Is Your Teen Too Young For Teeth Whitening?

Everyone wants healthy, white teeth including teens and pre-teens. It can be tough trying to fit in socially during the teen years and having a not so white smile can make it tougher. But how young is too young to start whitening treatments? Find out here…

March 15, 2019

Since the first at-home whitening system was released to Americans in 1989, the U.S. has sought and bought whitening products with vigor, making teeth whitening one of the most popular cosmetic dental procedures in the country. In fact, Americans spent $1.4 billion in 2006 on at-home, over-the-counter teeth whitening products such as whitening strips, tray, gels, rinses and toothpastes [source: Mapes]. Why are white teeth so important to us? Most people would agree that a good smile tips the scales favorably for us socially. We believe in the power of a white smile to not only make us look younger, but to also make us more attractive to potential mates and more successful in our careers. That's a lot of responsibility for teeth.

As we age, our teeth naturally begin to become stained or darken. What we eat and drink affects the color of our tooth enamel, often giving teeth a yellow tint. But it's not just our morning coffee or evening glass of cabernet sauvignon that are to blame. Certain antibiotics, illnesses and our genes also play a role in how white our pearly whites are.

There are a few types of whitening systems available to fix the problem.

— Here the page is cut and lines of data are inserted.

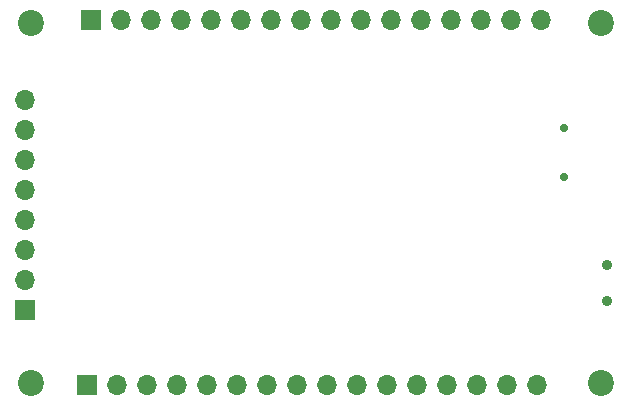
<source format=gbs>
G04 #@! TF.GenerationSoftware,KiCad,Pcbnew,(6.0.6)*
G04 #@! TF.CreationDate,2022-07-12T20:28:45+05:30*
G04 #@! TF.ProjectId,stm32_minimal_dev,73746d33-325f-46d6-996e-696d616c5f64,rev?*
G04 #@! TF.SameCoordinates,Original*
G04 #@! TF.FileFunction,Soldermask,Bot*
G04 #@! TF.FilePolarity,Negative*
%FSLAX46Y46*%
G04 Gerber Fmt 4.6, Leading zero omitted, Abs format (unit mm)*
G04 Created by KiCad (PCBNEW (6.0.6)) date 2022-07-12 20:28:45*
%MOMM*%
%LPD*%
G01*
G04 APERTURE LIST*
%ADD10C,2.200000*%
%ADD11R,1.700000X1.700000*%
%ADD12O,1.700000X1.700000*%
%ADD13C,0.700000*%
%ADD14C,0.900000*%
G04 APERTURE END LIST*
D10*
X127050800Y-73660000D03*
D11*
X126568200Y-97952800D03*
D12*
X126568200Y-95412800D03*
X126568200Y-92872800D03*
X126568200Y-90332800D03*
X126568200Y-87792800D03*
X126568200Y-85252800D03*
X126568200Y-82712800D03*
X126568200Y-80172800D03*
D11*
X131851400Y-104267000D03*
D12*
X134391400Y-104267000D03*
X136931400Y-104267000D03*
X139471400Y-104267000D03*
X142011400Y-104267000D03*
X144551400Y-104267000D03*
X147091400Y-104267000D03*
X149631400Y-104267000D03*
X152171400Y-104267000D03*
X154711400Y-104267000D03*
X157251400Y-104267000D03*
X159791400Y-104267000D03*
X162331400Y-104267000D03*
X164871400Y-104267000D03*
X167411400Y-104267000D03*
X169951400Y-104267000D03*
D11*
X132156200Y-73355200D03*
D12*
X134696200Y-73355200D03*
X137236200Y-73355200D03*
X139776200Y-73355200D03*
X142316200Y-73355200D03*
X144856200Y-73355200D03*
X147396200Y-73355200D03*
X149936200Y-73355200D03*
X152476200Y-73355200D03*
X155016200Y-73355200D03*
X157556200Y-73355200D03*
X160096200Y-73355200D03*
X162636200Y-73355200D03*
X165176200Y-73355200D03*
X167716200Y-73355200D03*
X170256200Y-73355200D03*
D13*
X172175000Y-86657000D03*
X172175000Y-82507000D03*
D14*
X175844000Y-97131000D03*
X175844000Y-94131000D03*
D10*
X127050800Y-104140000D03*
X175310800Y-73660000D03*
X175310800Y-104140000D03*
M02*

</source>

At-home, over-the-counter bleaching kit options include strips or trays, or there are also special whitening toothpastes and mouthwashes that promise to polish stains away. Dentists offer additional in-office tooth whitening options, including custom-made take-home trays and in-office laser treatments.

No matter which you choose, you're likely to see some whitening results. If a product contains bleach (peroxide), it will whiten your teeth. But not all treatments are created equal. It's the concentration or percent of hydrogen peroxide a teeth-whitening system contains and the amount of time it's in contact with your teeth that determines its effectiveness. While at-home kits are safe for adults as long as you follow directions, treatments under the supervision of your dentist are often more powerful than available at-home kits, and offer more safety measures such as oral and gum protection than over-the-counter kits. Your dentist or dental hygienist can offer the best advice for whitening your smile.

Despite how safe it seems, is tooth whitening safe for everyone? Let's look at the side effects and drawbacks of the process, as well as why there is a recommended age requirement.

Drawbacks and Side Effects of Teeth Whitening

Despite the gleaming smile it gives you, there are a few negative side effects to the tooth whitening process, especially if you're a youth. The biggest complaint? Tooth sensitivity and irritation along the gum line, lasting anywhere from 1 to 2 weeks post-bleaching.

More than half of people who whiten their teeth complain of mild tooth sensitivity. Ten percent experience moderate sensitivity, and about four percent report severe sensitivity [source: Jorgensen]. Individuals with gum recession or gingivitis are most susceptible to sensitive teeth and gums during and after the bleaching process.

While more than 30 percent of kids and teens wish they had whiter teeth, dentists recommend that anyone younger than 16 years old wait to bleach until at least later adolescence [source: Lee]. That's because kids and teens have more than a sensitivity side effect to worry about. Other than the complications that could happen at any age such as overuse or misalignment of the bleaching strips or trays, the most common problem kids and teens may run into when whitening is their dental maturity.

It takes a long time to achieve full dental maturity. Young teens may not have a fully developed, fully mature, set of permanent teeth, and this can throw a wrench in the teeth whitening process in a number of ways.

First, let's talk aesthetics. Teens who have mixed teeth (a combination of some primary and some permanent teeth) may find that the color of their pearly whites becomes uneven as more permanent teeth grow into place. It can be difficult to color correct the varying shades of white between those new adult teeth and the ones previously whitened.

Another reason to wait for a full set of permanent teeth: immature enamel. On average that last baby tooth doesn't fall out until about the age of 12, and even once all our permanent teeth have grown in, it takes two more years for the enamel to mature, a process called enamel calcification. During this stage of development, not only is the enamel immature, which makes the tooth more permeable, but the pulp (the nerve) of the tooth is enlarged. Permeability decreases as we age, which means bleaching products may work faster on kids and teens that it does on adults. And bleaching before our permanent teeth are fully mature could expose the pulp to more peroxide than intended and irritate the tooth pulp or cause nerve sensitivity. The verdict? Shelve the bleach until at least age 16.


Tooth bleaching under a dentist's supervision may be okay if a child or young teen's teeth have been affected by conditions such as discoloration from too much fluoride, post-traumatic injury discoloration or post-orthodontic tooth discoloration (such as after braces are removed). Talk with your family dentist in detail about the procedure and any possible risks or side effects to determine if tooth whitening is right for your child.